Task to complete: Could you copy out every line of the data where the word "mine" occurs?

Record extracts:
++++++++++++++++++++

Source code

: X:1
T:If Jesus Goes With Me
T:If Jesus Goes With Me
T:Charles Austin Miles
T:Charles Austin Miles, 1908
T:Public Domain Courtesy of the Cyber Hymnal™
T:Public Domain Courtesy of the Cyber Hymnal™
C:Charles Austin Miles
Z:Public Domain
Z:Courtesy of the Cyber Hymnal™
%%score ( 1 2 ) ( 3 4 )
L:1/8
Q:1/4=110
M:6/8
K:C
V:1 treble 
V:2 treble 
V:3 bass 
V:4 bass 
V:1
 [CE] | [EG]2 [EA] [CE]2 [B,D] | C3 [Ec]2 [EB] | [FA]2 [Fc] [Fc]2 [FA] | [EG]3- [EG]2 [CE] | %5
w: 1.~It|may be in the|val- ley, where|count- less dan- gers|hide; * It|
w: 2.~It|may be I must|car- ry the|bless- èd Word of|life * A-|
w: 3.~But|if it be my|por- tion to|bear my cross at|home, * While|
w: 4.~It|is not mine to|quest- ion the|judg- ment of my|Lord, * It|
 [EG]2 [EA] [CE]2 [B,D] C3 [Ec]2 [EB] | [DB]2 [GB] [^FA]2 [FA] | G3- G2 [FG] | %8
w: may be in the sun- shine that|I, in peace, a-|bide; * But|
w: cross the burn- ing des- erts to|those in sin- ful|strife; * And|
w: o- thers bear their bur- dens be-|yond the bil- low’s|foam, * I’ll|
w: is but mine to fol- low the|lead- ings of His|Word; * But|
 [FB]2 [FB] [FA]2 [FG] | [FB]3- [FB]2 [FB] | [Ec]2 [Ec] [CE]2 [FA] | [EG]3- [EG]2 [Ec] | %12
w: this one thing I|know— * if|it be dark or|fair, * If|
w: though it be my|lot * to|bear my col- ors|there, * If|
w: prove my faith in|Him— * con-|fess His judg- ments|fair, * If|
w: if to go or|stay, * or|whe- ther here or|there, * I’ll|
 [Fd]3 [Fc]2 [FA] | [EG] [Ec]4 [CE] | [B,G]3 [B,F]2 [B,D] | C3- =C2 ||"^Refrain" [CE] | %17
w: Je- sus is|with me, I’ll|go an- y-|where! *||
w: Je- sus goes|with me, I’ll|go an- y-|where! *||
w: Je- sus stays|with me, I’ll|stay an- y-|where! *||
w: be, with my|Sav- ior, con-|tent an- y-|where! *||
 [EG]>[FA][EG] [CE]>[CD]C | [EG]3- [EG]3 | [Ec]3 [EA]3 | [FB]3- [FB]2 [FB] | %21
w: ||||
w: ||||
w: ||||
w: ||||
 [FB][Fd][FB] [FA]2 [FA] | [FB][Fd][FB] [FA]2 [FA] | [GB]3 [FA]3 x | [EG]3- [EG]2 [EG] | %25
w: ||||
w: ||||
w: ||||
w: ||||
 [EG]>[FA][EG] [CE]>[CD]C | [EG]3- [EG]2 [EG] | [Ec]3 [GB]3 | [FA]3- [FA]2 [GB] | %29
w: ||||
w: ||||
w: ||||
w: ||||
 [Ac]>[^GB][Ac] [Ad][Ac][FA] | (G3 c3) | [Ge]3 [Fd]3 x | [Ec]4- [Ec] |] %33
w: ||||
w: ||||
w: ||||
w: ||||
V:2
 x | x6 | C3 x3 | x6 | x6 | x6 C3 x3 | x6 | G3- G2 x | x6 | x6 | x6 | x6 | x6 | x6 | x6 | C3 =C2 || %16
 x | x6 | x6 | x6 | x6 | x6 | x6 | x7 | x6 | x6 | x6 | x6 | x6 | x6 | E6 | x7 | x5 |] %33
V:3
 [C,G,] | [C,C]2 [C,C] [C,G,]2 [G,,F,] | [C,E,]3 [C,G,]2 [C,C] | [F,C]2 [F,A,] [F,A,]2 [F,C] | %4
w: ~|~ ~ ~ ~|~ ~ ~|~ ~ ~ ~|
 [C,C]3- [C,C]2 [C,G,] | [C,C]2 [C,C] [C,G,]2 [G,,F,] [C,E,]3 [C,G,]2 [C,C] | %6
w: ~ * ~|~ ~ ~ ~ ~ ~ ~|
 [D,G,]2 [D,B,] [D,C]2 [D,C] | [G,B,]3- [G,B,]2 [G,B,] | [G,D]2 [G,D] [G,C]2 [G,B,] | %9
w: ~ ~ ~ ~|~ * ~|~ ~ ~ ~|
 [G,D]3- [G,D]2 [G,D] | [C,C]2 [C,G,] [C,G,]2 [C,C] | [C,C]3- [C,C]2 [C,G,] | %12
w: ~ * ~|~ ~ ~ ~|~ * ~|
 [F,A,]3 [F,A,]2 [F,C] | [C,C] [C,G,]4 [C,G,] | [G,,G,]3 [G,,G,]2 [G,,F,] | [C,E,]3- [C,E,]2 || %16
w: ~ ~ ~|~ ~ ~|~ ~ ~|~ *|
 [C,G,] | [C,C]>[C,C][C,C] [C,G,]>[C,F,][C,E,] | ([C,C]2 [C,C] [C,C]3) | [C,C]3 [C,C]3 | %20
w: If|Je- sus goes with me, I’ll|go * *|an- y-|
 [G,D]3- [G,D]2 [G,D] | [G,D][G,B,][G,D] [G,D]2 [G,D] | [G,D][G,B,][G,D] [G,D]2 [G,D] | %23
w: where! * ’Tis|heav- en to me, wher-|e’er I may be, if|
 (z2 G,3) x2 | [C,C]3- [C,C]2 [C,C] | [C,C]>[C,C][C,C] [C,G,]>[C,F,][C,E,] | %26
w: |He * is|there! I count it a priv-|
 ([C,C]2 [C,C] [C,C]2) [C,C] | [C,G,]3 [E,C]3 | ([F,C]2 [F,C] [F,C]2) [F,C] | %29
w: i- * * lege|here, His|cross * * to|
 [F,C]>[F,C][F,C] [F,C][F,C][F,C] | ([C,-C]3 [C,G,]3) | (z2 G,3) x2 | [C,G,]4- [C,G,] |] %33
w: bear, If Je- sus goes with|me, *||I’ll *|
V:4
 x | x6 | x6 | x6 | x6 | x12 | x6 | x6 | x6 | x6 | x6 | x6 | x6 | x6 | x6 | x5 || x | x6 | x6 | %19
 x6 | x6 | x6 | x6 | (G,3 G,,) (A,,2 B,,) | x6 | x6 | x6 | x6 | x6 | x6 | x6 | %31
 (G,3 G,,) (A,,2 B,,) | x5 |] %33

++++++++++++++++++++

Written solution:
w: 4.~It|is not mine to|quest- ion the|judg- ment of my|Lord, * It|
w: is but mine to fol- low the|lead- ings of His|Word; * But|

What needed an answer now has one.